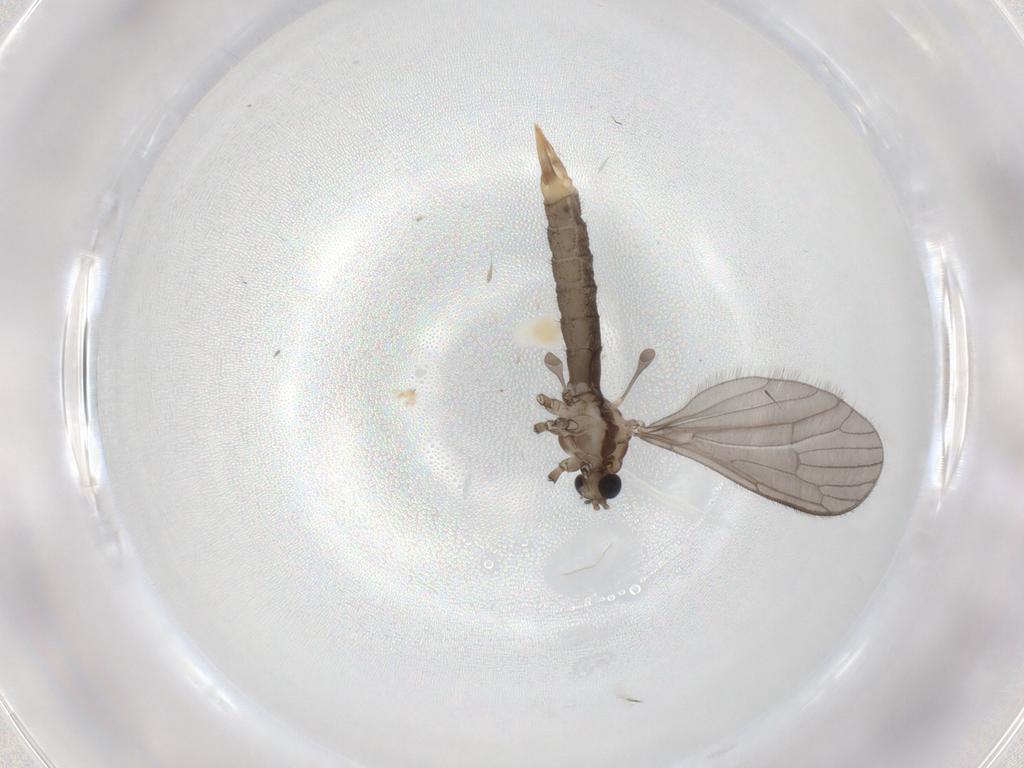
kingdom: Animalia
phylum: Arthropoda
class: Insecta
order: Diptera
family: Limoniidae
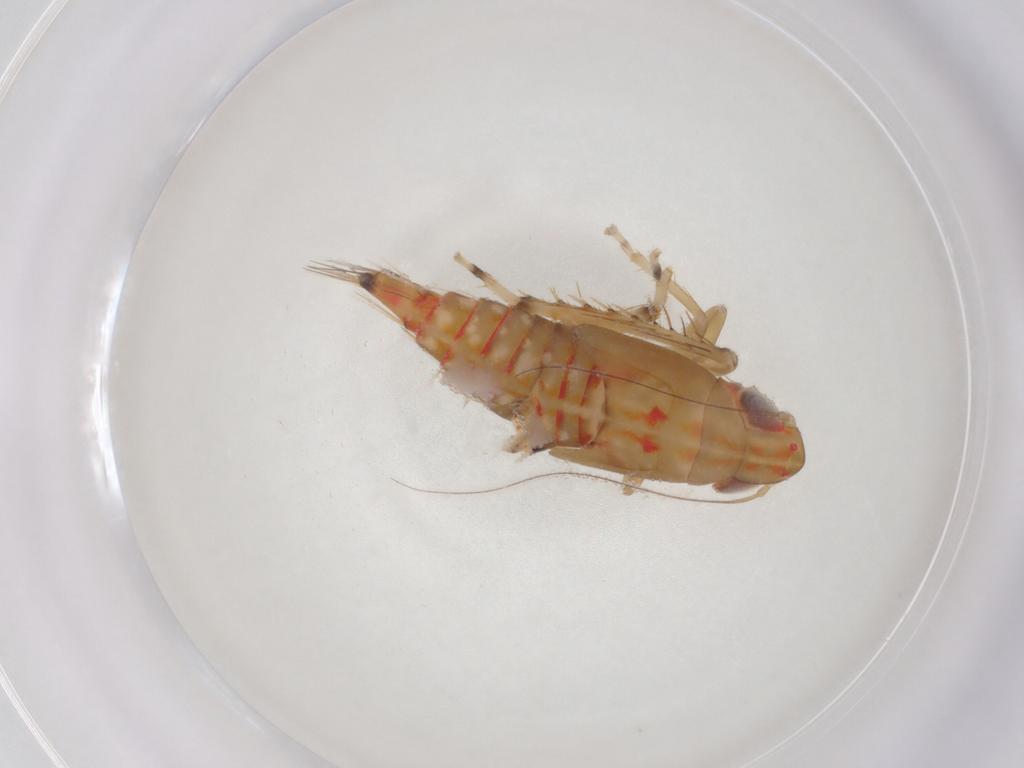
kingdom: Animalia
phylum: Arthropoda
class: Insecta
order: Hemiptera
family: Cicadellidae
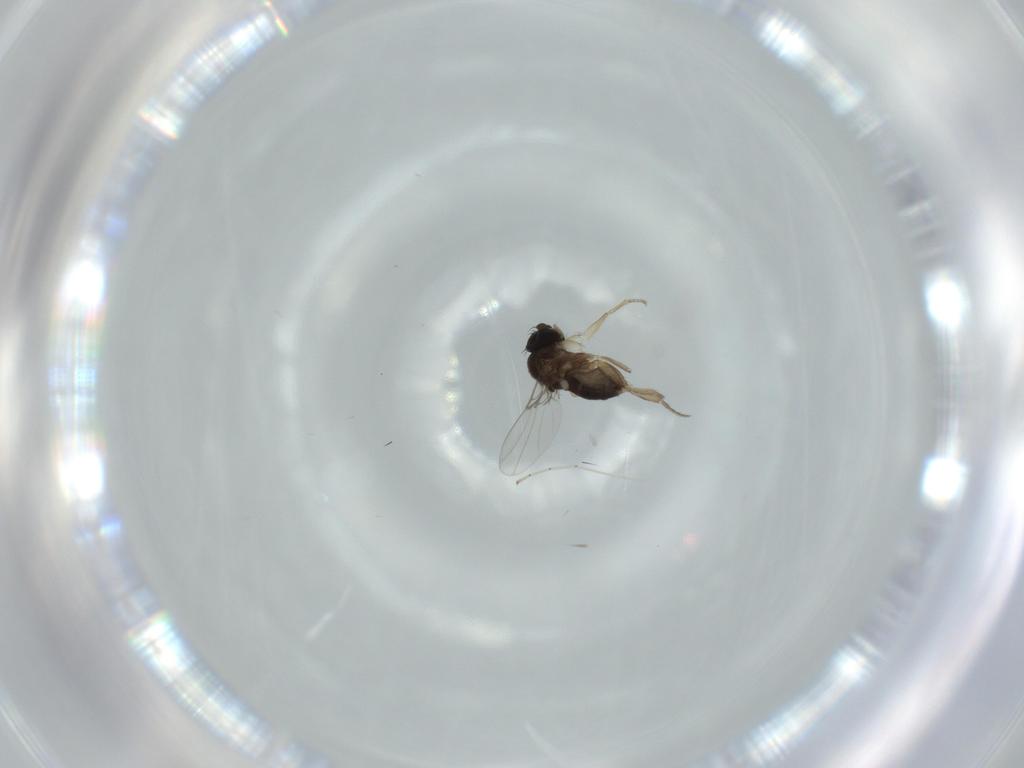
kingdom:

============

Copy out every line of the listing above character for character, leaving out the pictures.

▸ **SOLUTION FOR THIS EXERCISE**:
kingdom: Animalia
phylum: Arthropoda
class: Insecta
order: Diptera
family: Limoniidae
kingdom: Animalia
phylum: Arthropoda
class: Insecta
order: Hemiptera
family: Cicadellidae
kingdom:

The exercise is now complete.